Put sugar and water in a pan, and start cooking over medium heat.
Melt the sugar while shaking the pan occasionally. At first, there will be fine bubbles on the surface, which will change to big bubbles.
Even while the bubbles are small, the syrup starts to brown from the edges.
When it's smoking slightly and as brown as you like, take the pan off the heat.
Have the boiling water ready to go, and add it all at once. The caramel may splatter, so I recommend doing this step in the sink.
If you add the boiling water through a sieve that covers the pan as shown here, the sieve will prevent splattering.
This is the finished caramel sauce. I love caramel that is quite dark.
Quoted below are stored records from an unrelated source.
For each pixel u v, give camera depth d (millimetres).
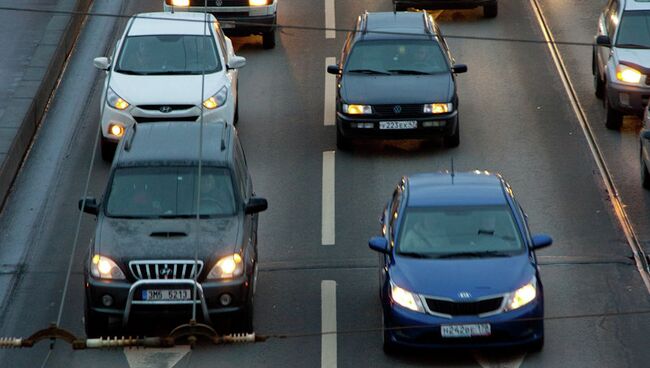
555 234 73812
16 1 110250
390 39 88312
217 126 69375
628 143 86875
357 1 117625
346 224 75500
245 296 59719
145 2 115812
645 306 64812
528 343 58188
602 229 74250
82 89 97000
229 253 59844
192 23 88688
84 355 60656
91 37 107375
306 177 82188
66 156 85438
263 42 106250
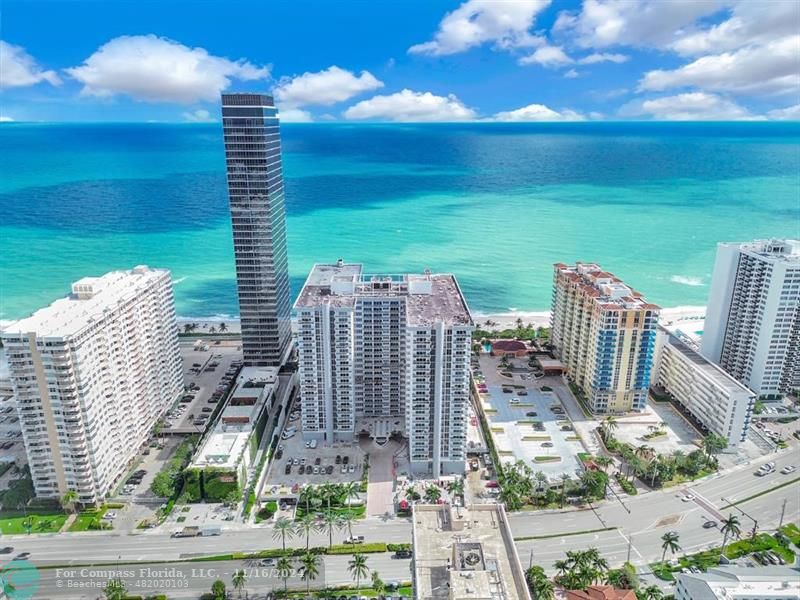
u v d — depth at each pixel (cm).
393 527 19950
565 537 19388
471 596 9988
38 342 18625
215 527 19762
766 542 18938
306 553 18075
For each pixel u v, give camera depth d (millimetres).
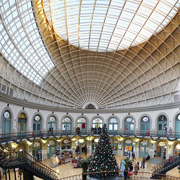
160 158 34969
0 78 24672
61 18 28656
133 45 33875
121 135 40750
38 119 37781
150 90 39188
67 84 44812
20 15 22531
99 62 40781
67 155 36875
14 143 26844
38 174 19875
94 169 21734
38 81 36969
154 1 24328
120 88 45188
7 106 26922
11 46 24859
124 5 26328
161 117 37000
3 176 24422
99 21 30406
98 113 46250
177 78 32219
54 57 36062
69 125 44969
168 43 28797
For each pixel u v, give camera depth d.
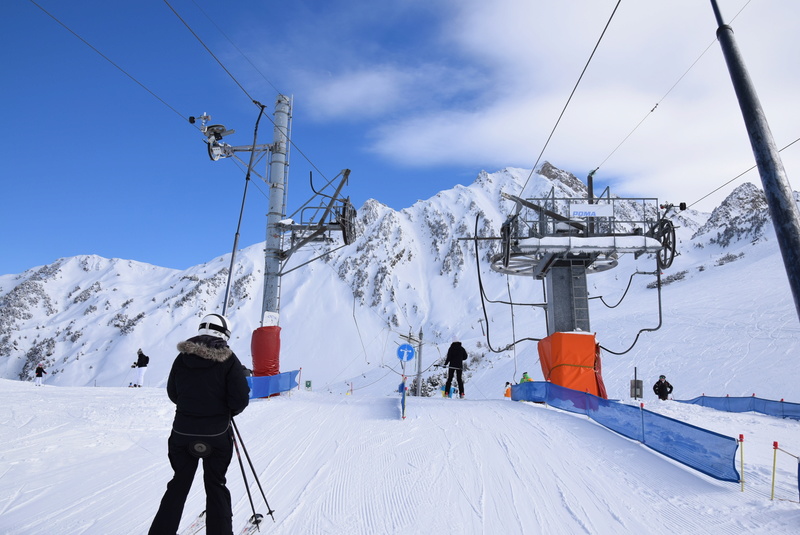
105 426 9.02
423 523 5.10
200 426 3.90
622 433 9.38
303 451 8.12
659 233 15.89
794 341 42.19
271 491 6.05
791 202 4.51
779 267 82.62
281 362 136.00
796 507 5.66
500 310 145.62
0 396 12.30
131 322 168.62
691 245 155.38
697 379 38.53
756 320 52.38
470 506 5.64
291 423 10.55
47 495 5.53
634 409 8.95
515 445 8.59
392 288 175.38
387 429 9.94
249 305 172.88
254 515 4.61
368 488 6.22
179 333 160.62
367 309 164.62
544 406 13.96
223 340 4.20
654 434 8.26
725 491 6.29
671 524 5.19
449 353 18.17
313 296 171.00
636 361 47.50
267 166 19.94
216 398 3.97
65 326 185.75
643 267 134.38
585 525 5.14
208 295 179.75
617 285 124.44
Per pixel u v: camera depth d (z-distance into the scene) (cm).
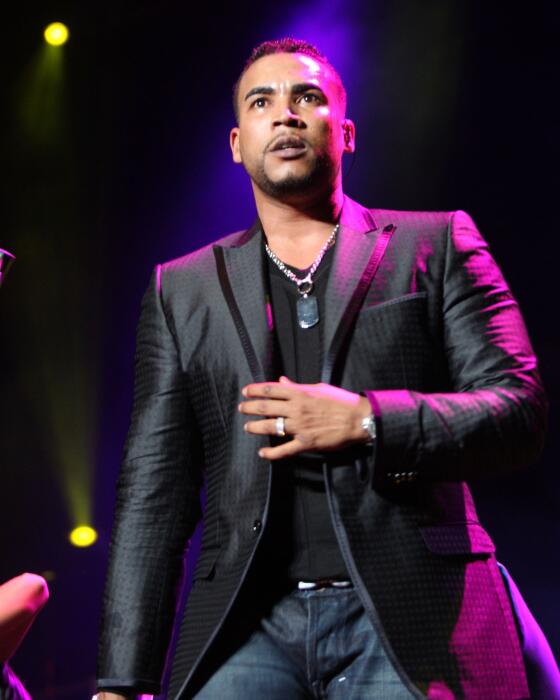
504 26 2081
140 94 2295
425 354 577
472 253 599
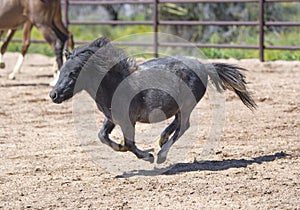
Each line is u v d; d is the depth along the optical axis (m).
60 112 14.84
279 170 9.74
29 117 14.32
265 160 10.39
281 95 16.09
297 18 28.72
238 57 23.84
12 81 19.52
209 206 8.12
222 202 8.27
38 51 27.19
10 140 12.14
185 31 28.94
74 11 36.31
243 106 14.95
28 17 18.31
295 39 26.88
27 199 8.55
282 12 28.94
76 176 9.65
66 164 10.35
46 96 16.78
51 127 13.31
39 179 9.50
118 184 9.19
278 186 8.91
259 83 17.86
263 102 15.41
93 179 9.48
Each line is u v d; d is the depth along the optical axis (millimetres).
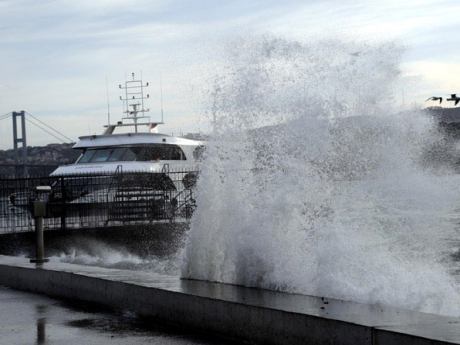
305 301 6094
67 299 8852
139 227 18219
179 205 19250
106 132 31594
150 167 25203
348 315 5352
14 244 17047
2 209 17953
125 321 7266
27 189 18234
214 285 7359
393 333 4715
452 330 4734
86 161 26375
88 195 19125
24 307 8289
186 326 6742
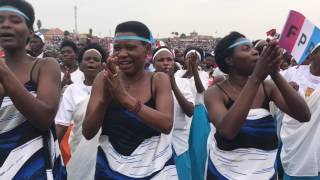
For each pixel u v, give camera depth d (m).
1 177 3.07
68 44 8.57
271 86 3.81
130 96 3.20
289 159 5.64
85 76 5.95
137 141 3.32
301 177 5.57
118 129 3.33
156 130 3.35
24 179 3.09
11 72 2.96
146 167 3.32
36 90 3.21
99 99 3.36
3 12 3.10
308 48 3.74
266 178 3.63
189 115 5.73
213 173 3.78
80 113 5.37
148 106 3.41
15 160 3.09
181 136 5.66
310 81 6.21
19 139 3.11
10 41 3.11
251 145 3.63
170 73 5.72
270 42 3.36
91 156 4.85
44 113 3.07
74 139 5.42
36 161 3.14
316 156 5.46
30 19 3.22
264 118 3.69
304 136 5.48
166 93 3.41
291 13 3.61
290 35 3.65
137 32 3.39
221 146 3.70
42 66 3.23
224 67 3.87
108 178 3.33
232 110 3.43
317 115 5.45
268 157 3.66
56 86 3.23
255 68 3.43
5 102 3.07
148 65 6.78
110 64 3.13
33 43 8.32
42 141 3.19
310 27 3.67
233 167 3.66
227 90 3.80
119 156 3.32
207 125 6.00
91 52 5.91
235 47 3.73
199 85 6.41
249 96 3.39
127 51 3.37
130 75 3.45
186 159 5.66
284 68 10.20
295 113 3.70
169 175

Transfer to a jar, and refrigerator when it's cooled down. You can store it like this for a long time.
Story Behind this Recipe
This is stocked all the time in our refrigerator. My caramel jar became empty, so I replenished our stock. If you make extra, you can make caramel flavored sweets (it's always a bit of a bother to have to make the caramel) without much effort. I love caramel.
Once the caramel starts to color, it changes very fast, so work fast. You can finish it in the microwave, but when you are making a lot of caramel sauce, it's easier to cook it in a small saucepan. The microwave oven won't get dirty, and you can easily check the sauce to see its process. The recipe here results in sauce that has the consistency of loose runny honey. Please adjust the consistency to taste with boiling water.